# Saved data entries
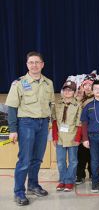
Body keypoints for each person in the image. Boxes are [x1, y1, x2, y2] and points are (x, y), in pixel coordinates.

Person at [5, 51, 55, 206]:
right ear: (27, 65)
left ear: (42, 64)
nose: (34, 65)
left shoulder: (48, 83)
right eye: (31, 62)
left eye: (37, 62)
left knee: (37, 159)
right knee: (25, 160)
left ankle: (33, 185)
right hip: (26, 123)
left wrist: (51, 123)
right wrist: (13, 129)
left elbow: (51, 105)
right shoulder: (19, 83)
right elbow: (12, 108)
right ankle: (19, 192)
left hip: (42, 124)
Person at [52, 81, 82, 192]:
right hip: (60, 137)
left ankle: (69, 181)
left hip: (72, 136)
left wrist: (78, 138)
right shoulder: (57, 104)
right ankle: (62, 180)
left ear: (74, 92)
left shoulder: (78, 104)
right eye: (65, 90)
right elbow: (55, 121)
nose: (67, 92)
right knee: (60, 161)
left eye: (70, 90)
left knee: (73, 160)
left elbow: (80, 123)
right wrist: (54, 137)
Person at [75, 78, 94, 184]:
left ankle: (92, 173)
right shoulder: (78, 98)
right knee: (80, 155)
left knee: (92, 154)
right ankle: (80, 175)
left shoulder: (95, 99)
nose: (87, 87)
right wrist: (79, 98)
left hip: (90, 129)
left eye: (90, 85)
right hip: (79, 129)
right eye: (85, 85)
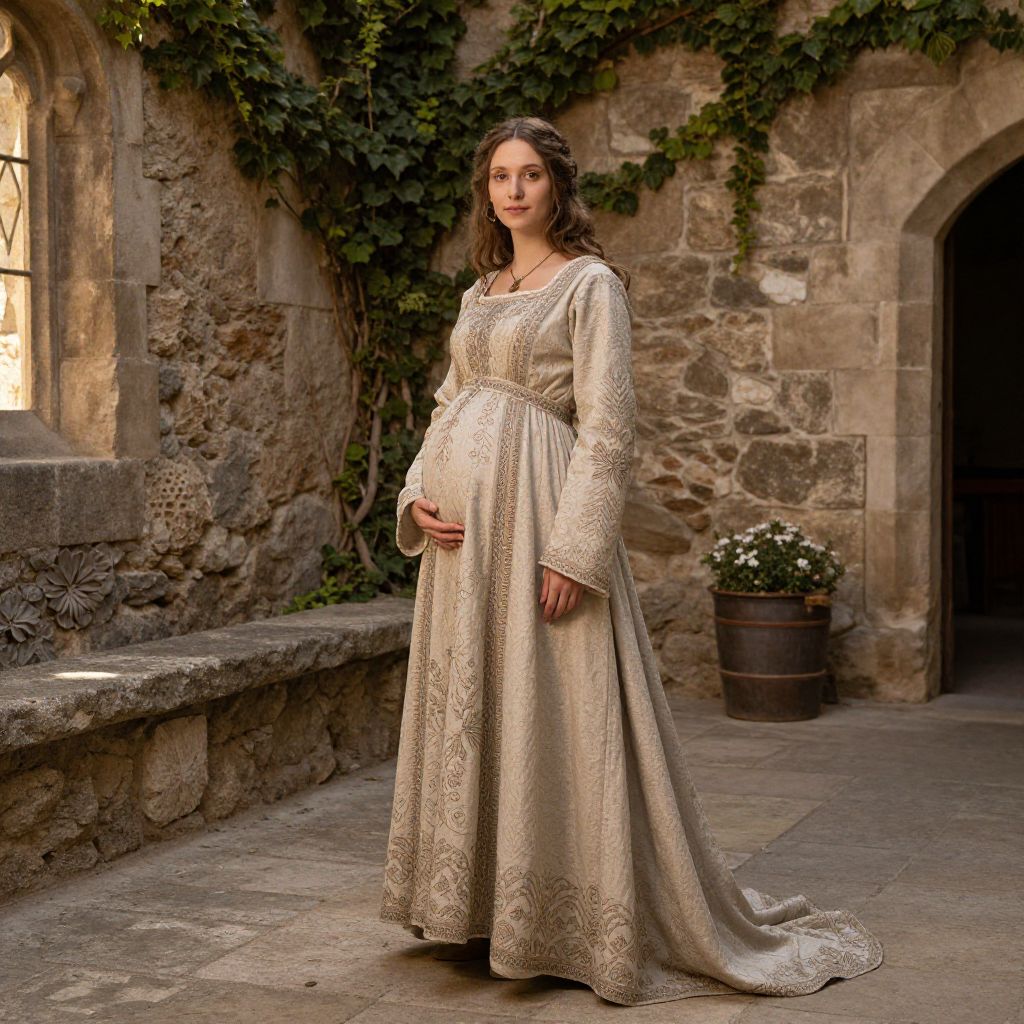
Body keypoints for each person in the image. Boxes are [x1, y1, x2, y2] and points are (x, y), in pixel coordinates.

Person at [379, 115, 883, 1006]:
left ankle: (566, 918)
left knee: (550, 708)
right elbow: (449, 402)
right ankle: (484, 904)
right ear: (485, 191)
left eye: (530, 174)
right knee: (473, 707)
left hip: (539, 519)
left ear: (558, 186)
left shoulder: (590, 286)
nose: (514, 189)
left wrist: (575, 549)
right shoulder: (480, 290)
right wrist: (417, 495)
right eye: (500, 175)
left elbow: (609, 429)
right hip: (460, 547)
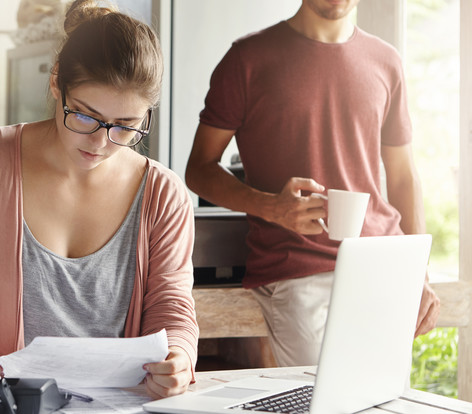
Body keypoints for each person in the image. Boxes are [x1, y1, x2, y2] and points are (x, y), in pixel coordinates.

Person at [0, 0, 198, 399]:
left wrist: (179, 356)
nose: (101, 143)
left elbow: (172, 305)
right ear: (56, 82)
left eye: (126, 126)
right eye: (85, 116)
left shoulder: (163, 194)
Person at [185, 0, 440, 367]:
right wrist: (270, 206)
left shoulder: (387, 60)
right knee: (323, 402)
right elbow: (199, 169)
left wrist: (420, 271)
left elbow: (402, 175)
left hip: (383, 265)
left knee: (383, 402)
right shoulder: (246, 59)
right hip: (297, 271)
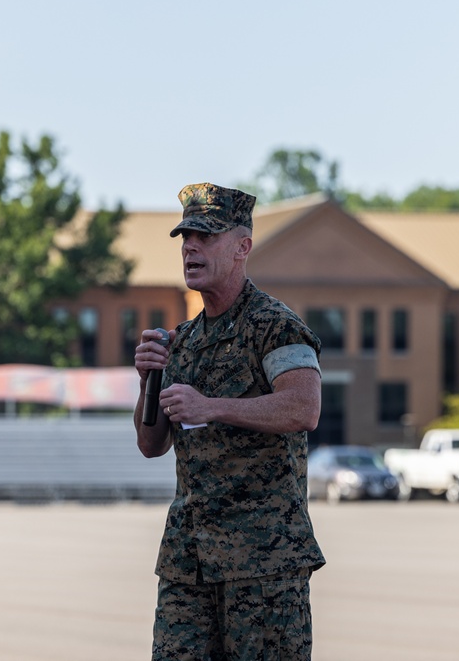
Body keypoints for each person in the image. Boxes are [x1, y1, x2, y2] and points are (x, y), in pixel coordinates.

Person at [134, 182, 325, 660]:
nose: (191, 247)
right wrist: (148, 380)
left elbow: (304, 408)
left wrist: (212, 406)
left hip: (261, 561)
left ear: (243, 247)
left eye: (206, 236)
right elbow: (151, 444)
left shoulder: (275, 326)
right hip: (188, 559)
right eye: (185, 238)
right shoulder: (184, 340)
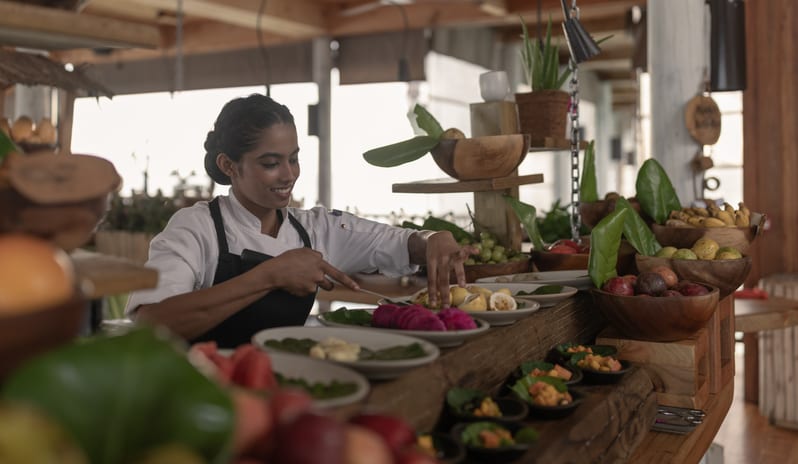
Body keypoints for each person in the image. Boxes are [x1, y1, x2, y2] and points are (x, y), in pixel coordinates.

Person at [126, 93, 475, 347]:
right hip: (203, 392)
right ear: (229, 165)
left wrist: (431, 239)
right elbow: (151, 323)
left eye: (293, 159)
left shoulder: (313, 230)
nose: (288, 174)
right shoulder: (196, 228)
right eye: (270, 163)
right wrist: (271, 274)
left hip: (283, 385)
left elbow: (398, 243)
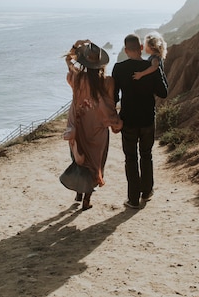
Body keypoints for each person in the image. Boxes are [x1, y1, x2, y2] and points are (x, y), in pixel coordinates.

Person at [60, 40, 123, 211]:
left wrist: (74, 47)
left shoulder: (78, 78)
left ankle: (79, 193)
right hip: (98, 130)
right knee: (95, 162)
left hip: (79, 126)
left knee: (79, 157)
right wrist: (114, 122)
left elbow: (68, 61)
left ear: (85, 62)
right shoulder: (108, 81)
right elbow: (110, 105)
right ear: (101, 64)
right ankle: (87, 199)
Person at [112, 34, 168, 209]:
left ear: (126, 50)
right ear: (141, 48)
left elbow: (113, 97)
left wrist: (114, 117)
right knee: (146, 155)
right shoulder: (151, 66)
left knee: (130, 158)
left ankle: (133, 199)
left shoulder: (119, 68)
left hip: (128, 119)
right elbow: (163, 93)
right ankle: (147, 191)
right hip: (147, 119)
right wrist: (158, 70)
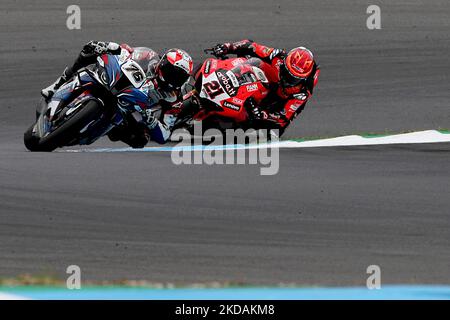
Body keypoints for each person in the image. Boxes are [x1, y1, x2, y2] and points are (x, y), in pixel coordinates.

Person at [41, 41, 193, 147]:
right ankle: (58, 84)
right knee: (90, 50)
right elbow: (127, 51)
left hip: (132, 110)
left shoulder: (174, 99)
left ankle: (102, 129)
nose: (172, 78)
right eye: (170, 70)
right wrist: (110, 47)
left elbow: (166, 134)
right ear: (163, 63)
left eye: (179, 77)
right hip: (116, 81)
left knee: (140, 140)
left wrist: (151, 120)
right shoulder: (150, 57)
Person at [210, 40, 320, 135]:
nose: (287, 78)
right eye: (286, 72)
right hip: (264, 82)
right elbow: (251, 46)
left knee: (271, 132)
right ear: (284, 63)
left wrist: (262, 114)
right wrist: (227, 47)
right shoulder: (277, 56)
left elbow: (283, 116)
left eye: (293, 78)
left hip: (277, 101)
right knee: (248, 61)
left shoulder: (302, 92)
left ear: (303, 79)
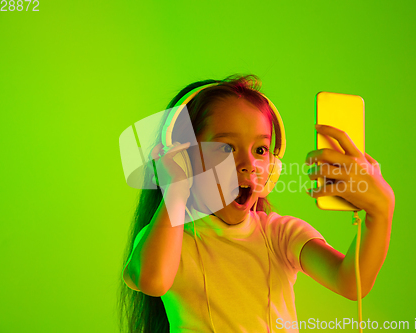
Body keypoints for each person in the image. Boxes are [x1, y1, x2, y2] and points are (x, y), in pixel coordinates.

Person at [118, 74, 395, 333]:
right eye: (226, 148)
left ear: (273, 168)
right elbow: (152, 281)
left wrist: (380, 211)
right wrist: (175, 188)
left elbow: (350, 282)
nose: (248, 165)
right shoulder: (171, 240)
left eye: (260, 150)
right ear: (183, 160)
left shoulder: (280, 235)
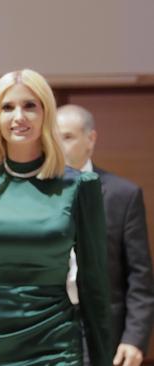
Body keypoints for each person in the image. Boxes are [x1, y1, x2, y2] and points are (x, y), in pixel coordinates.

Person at [0, 69, 112, 365]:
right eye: (7, 107)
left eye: (30, 106)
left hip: (54, 340)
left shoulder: (79, 186)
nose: (18, 116)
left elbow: (94, 283)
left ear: (46, 114)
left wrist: (102, 357)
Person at [57, 104, 154, 366]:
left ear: (91, 139)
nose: (58, 145)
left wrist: (134, 338)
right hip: (50, 325)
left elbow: (140, 276)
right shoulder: (39, 194)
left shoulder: (123, 194)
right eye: (53, 137)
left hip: (103, 328)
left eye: (67, 137)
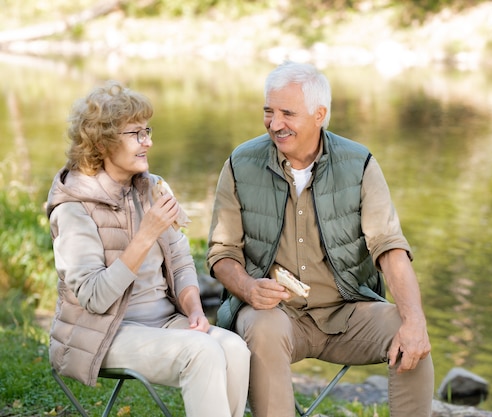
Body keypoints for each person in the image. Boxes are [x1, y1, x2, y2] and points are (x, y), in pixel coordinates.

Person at [207, 61, 434, 417]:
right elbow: (222, 252)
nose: (274, 123)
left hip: (346, 313)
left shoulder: (359, 164)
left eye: (287, 113)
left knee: (409, 332)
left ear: (319, 114)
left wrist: (415, 320)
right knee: (261, 328)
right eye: (269, 111)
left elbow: (389, 248)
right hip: (275, 316)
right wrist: (248, 288)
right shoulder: (240, 163)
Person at [46, 80, 250, 417]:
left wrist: (195, 310)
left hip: (165, 323)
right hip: (103, 334)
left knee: (234, 347)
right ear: (103, 143)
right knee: (202, 351)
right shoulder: (73, 208)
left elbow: (182, 260)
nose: (148, 142)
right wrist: (144, 235)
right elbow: (94, 298)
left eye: (147, 131)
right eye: (136, 134)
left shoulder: (152, 187)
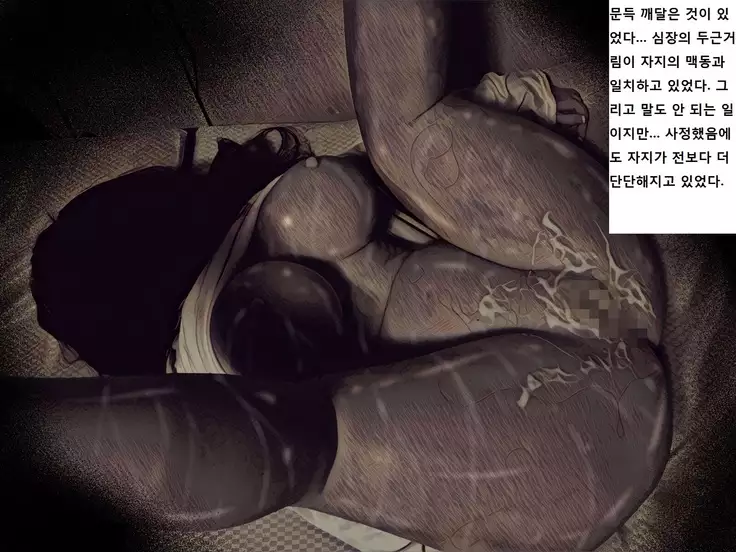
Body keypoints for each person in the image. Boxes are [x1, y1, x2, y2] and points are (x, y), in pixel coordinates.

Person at [13, 1, 669, 551]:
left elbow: (436, 174)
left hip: (592, 355)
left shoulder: (249, 229)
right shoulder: (210, 339)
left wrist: (509, 108)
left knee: (398, 144)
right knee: (293, 417)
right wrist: (518, 106)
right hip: (570, 384)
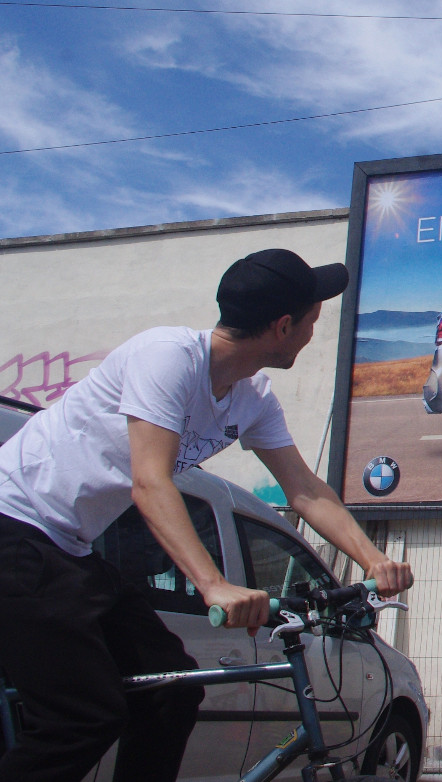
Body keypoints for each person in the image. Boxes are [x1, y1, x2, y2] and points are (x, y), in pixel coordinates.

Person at [0, 248, 414, 782]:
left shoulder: (253, 398)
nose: (314, 332)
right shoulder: (167, 356)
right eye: (313, 319)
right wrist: (214, 585)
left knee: (171, 690)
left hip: (68, 548)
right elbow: (150, 481)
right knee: (81, 717)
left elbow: (305, 490)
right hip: (13, 527)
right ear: (284, 326)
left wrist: (374, 560)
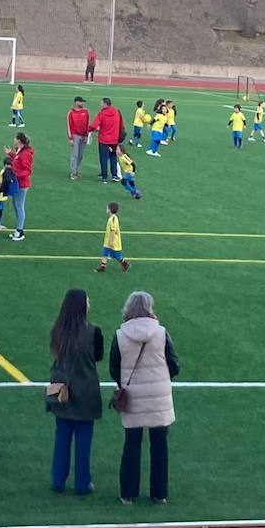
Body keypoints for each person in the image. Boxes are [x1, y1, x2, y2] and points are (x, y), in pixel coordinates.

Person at [110, 290, 178, 504]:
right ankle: (159, 494)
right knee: (159, 445)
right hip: (159, 394)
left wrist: (124, 385)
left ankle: (128, 493)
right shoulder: (161, 332)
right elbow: (174, 364)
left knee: (132, 443)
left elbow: (114, 367)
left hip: (132, 395)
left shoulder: (120, 335)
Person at [47, 288, 104, 496]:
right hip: (86, 389)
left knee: (62, 436)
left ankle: (58, 480)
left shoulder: (57, 331)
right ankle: (82, 483)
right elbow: (98, 356)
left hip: (60, 388)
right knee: (83, 439)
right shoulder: (94, 332)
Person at [5, 132, 33, 241]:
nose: (14, 140)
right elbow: (17, 159)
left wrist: (15, 174)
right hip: (17, 183)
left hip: (22, 183)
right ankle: (18, 229)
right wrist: (11, 154)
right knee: (15, 205)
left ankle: (20, 230)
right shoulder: (19, 151)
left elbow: (27, 170)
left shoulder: (25, 153)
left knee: (19, 206)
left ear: (19, 140)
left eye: (15, 138)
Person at [92, 97, 123, 182]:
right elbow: (121, 124)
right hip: (114, 139)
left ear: (105, 104)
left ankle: (104, 175)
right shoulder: (116, 112)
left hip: (104, 139)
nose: (100, 104)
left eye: (101, 103)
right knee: (113, 156)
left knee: (103, 157)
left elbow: (94, 125)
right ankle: (114, 175)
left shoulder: (102, 113)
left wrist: (88, 129)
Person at [99, 201, 130, 272]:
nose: (106, 208)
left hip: (113, 241)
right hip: (108, 240)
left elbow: (113, 231)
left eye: (107, 207)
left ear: (110, 209)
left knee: (116, 255)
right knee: (104, 253)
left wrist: (111, 241)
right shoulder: (111, 218)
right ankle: (102, 267)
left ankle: (125, 264)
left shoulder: (113, 219)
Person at [67, 96, 91, 180]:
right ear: (76, 102)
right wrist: (70, 138)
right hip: (75, 136)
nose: (82, 103)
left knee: (80, 155)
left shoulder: (86, 111)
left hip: (84, 136)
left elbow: (88, 123)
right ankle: (73, 172)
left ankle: (76, 170)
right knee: (75, 155)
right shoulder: (71, 112)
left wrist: (87, 135)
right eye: (81, 102)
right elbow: (69, 126)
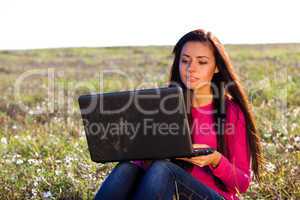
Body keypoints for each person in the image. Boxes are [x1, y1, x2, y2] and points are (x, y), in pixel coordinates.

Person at [94, 29, 264, 200]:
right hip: (169, 193)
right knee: (127, 168)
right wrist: (138, 153)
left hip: (213, 196)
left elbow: (242, 184)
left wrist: (215, 160)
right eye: (185, 61)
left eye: (202, 62)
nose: (191, 69)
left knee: (163, 169)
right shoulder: (164, 106)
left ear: (217, 67)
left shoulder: (232, 112)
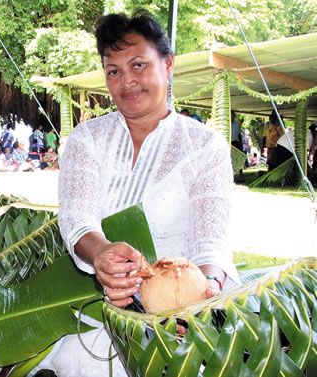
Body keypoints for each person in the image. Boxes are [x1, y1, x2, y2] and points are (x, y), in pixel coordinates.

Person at [39, 10, 239, 377]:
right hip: (101, 302)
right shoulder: (88, 139)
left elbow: (211, 241)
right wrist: (101, 255)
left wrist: (201, 298)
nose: (126, 81)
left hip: (187, 305)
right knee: (83, 359)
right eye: (113, 71)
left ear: (168, 64)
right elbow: (76, 218)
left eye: (138, 65)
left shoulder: (204, 146)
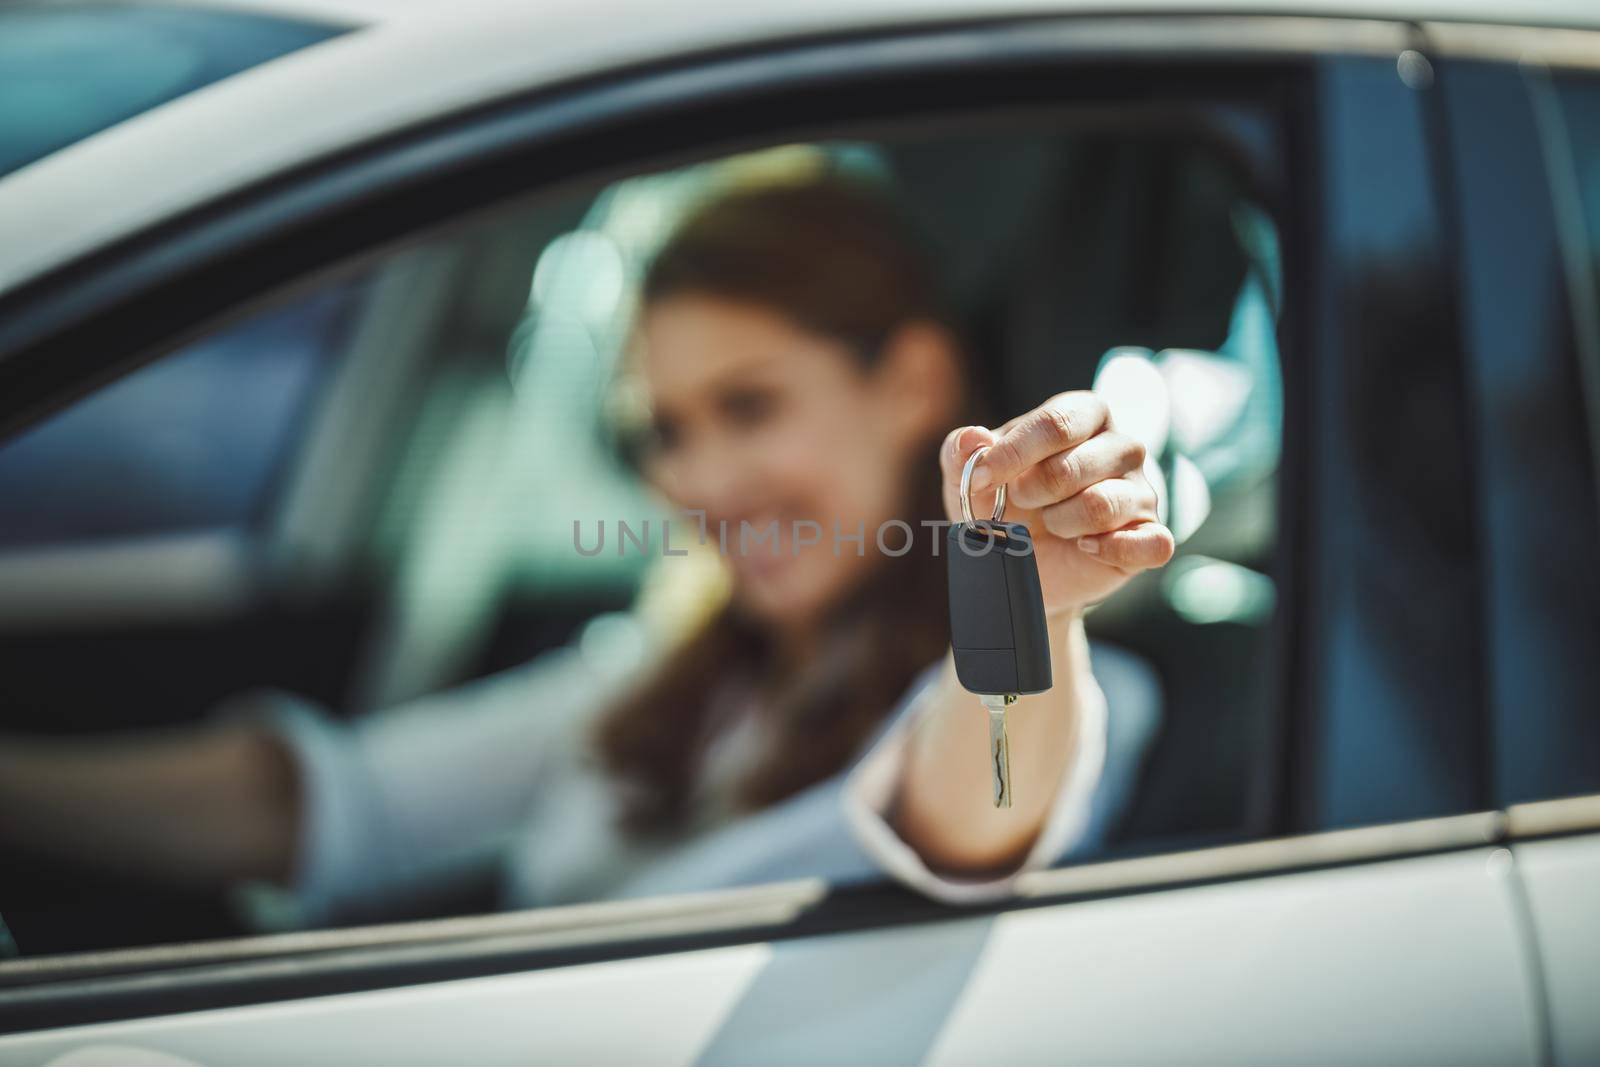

# TASK BRIEF
Above are the entries. Quote exactly the lines from the one bearing "left wrist: (415, 320)" through the one bearing "right shoulder: (73, 208)".

# SOLVED PROBLEM
left wrist: (415, 320)
right knee: (261, 328)
right eye: (269, 111)
left elbow: (389, 248)
right hip: (275, 316)
right wrist: (248, 288)
right shoulder: (240, 163)
Person at [46, 80, 250, 417]:
left wrist: (195, 310)
left hip: (165, 323)
right hip: (103, 334)
left knee: (234, 347)
right ear: (103, 143)
right knee: (202, 351)
right shoulder: (73, 208)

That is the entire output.